The key assumption underlying linear Markov Decision Processes (MDPs) is that the learner has access to a known feature map $\phi(x, a)$ that maps state-action pairs to $d$-dimensional vectors, and that the rewards and transitions are linear functions in this representation. But where do these features come from? In the absence of expert domain knowledge, a tempting strategy is to use the ``kitchen sink" approach and hope that the true features are included in a much larger set of potential features. In this paper we revisit linear MDPs from the perspective of feature selection. In a $k$-sparse linear MDP, there is an unknown subset $S \subset [d]$ of size $k$ containing all the relevant features, and the goal is to learn a near-optimal policy in only poly$(k,\log d)$ interactions with the environment. Our main result is the first polynomial-time algorithm for this problem. In contrast, earlier works either made prohibitively strong assumptions that obviated the need for exploration, or required solving computationally intractable optimization problems. Along the way we introduce the notion of an emulator: a succinct approximate representation of the transitions that suffices for computing certain Bellman backups. Since linear MDPs are a non-parametric model, it is not even obvious whether polynomial-sized emulators exist. We show that they do exist and can be computed efficiently via convex programming. As a corollary of our main result, we give an algorithm for learning a near-optimal policy in block MDPs whose decoding function is a low-depth decision tree; the algorithm runs in quasi-polynomial time and takes a polynomial number of samples. This can be seen as a reinforcement learning analogue of classic results in computational learning theory. Furthermore, it gives a natural model where improving the sample complexity via representation learning is computationally feasible.

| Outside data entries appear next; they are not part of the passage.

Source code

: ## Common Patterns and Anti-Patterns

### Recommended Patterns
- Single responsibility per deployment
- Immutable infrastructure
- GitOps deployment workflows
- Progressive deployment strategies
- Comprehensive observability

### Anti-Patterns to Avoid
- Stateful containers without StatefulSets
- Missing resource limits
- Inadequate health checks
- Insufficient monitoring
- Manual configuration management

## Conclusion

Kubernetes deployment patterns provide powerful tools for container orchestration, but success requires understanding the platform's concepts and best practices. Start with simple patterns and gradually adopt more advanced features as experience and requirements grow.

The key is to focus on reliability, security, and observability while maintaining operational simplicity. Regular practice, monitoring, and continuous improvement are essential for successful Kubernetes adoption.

翻译：线性马尔可夫决策过程（MDPs）的核心假设是：学习器可以访问一个已知的特征映射$\phi(x, a)$，该映射将状态-动作对映射为$d$维向量，且奖励与转移在该表示下均为线性函数。然而这些特征从何而来？在缺乏领域专家知识的情况下，一个诱人的策略是采用"厨房水槽"方法，期望真实特征包含在更大的候选特征集中。本文从特征选择角度重新审视线性MDPs。在$k$-稀疏线性MDP中，存在未知子集$S \subset [d]$（大小为$k$）包含所有相关特征，目标是在与环境仅进行poly$(k,\log d)$次交互后学习到近优策略。我们的主要结果是该问题的首个多项式时间算法。相比之下，早期工作要么做出过强假设而规避了探索需求，要么需要求解计算上难解的优化问题。在此过程中，我们引入了仿真器（emulator）概念：一种足以计算特定贝尔曼备份的转移紧凑近似表示。由于线性MDP属于非参数模型，多项式规模仿真器的存在性本身并不显然。我们证明其存在性，且可通过凸规划高效计算。作为主要结果的推论，我们给出了在解码函数为低深度决策树的块MDP中学习近优策略的算法：该算法以拟多项式时间运行，并采集多项式数量的样本。这可视作计算学习理论经典结果在强化学习中的类比，同时提供了一个自然模型，表明通过表示学习提升样本复杂度在计算上是可行的。